The shiny story of intrigue, the uncovered conspiracy, the bright image with a five-word mantra vie for our attention, barter for our click. The internet, with all its wonders, can suck us into the darkness of shallow, mindless clicking, gaining nothing but anger, a sense of injustice, or worthless ego stroking. We waste hours clicking worthless junk that rots our minds.
I’m concerned. The lost hours of productivity is bad enough; but the problem is much worse. We no longer want to think. We want our information delivered in short bursts of 240 letters or less. Candidates for political office spend more time, money, and thought creating clickbait rather than thoughtful investigation and presentation of the important issues.
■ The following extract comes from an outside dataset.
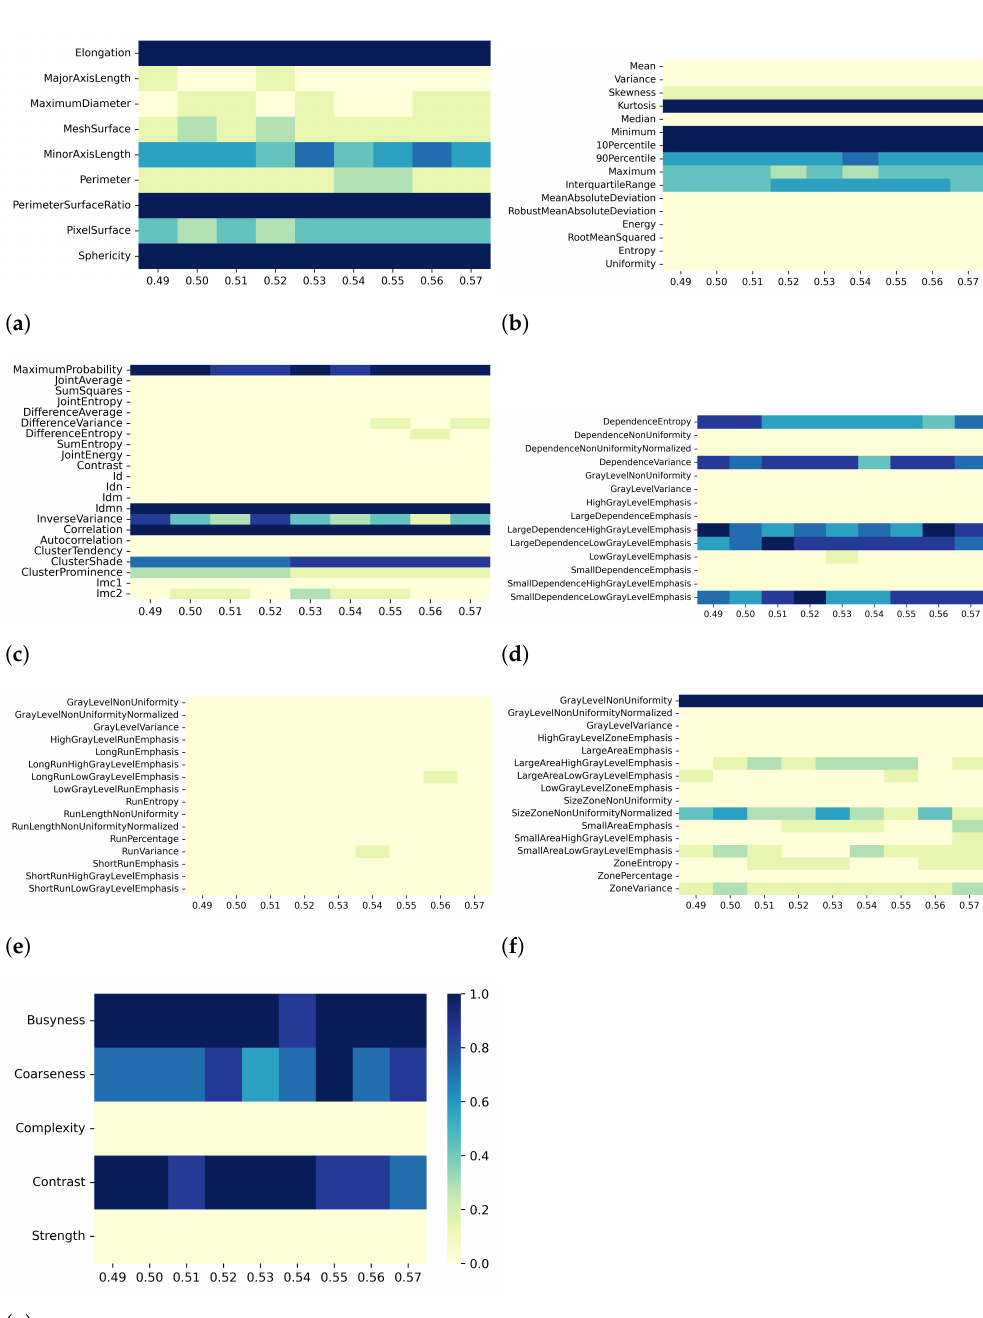
Figure 6. Heatmaps of remaining features from T2 maps after PCC-based dimensionality reduction for effect A (varying resampling voxel size, with fixed discretization bin width (ms)). The radiomic features are separated in classes: ( a ) 2D shape, ( b ) first order, ( c ) GLCM, ( d ) GLDM, ( e ) GLRLM, ( f ) GLSZM, ( g )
A catch phrase is more important than experience.
Clickbait is profitable because we keep clicking.
Perhaps, we can intervene, fighting against the viral with our own careful examination of the information flowing into our homes. Instead of allowing an algorithm to determine what we read, we can purposely seek something deeper. Searching topics of interest with more gusto than allowing a social media account to capture our attention with short bursts of sensational news from unverified sources.
We can’t solve the world’s growing problems with a simple click of the mouse. We can’t understand complex issues through propagandized and biased sources.
We must build a foundation of knowledge to be able to evaluate the slough of trash flowing into our minds. Once the people are educated, the candidates will transform as well, unable to slip through the democratic process un-scrutinized by an informed public.
Refrain from clicking, seek something deeper, and becoming part of the answer for a better future.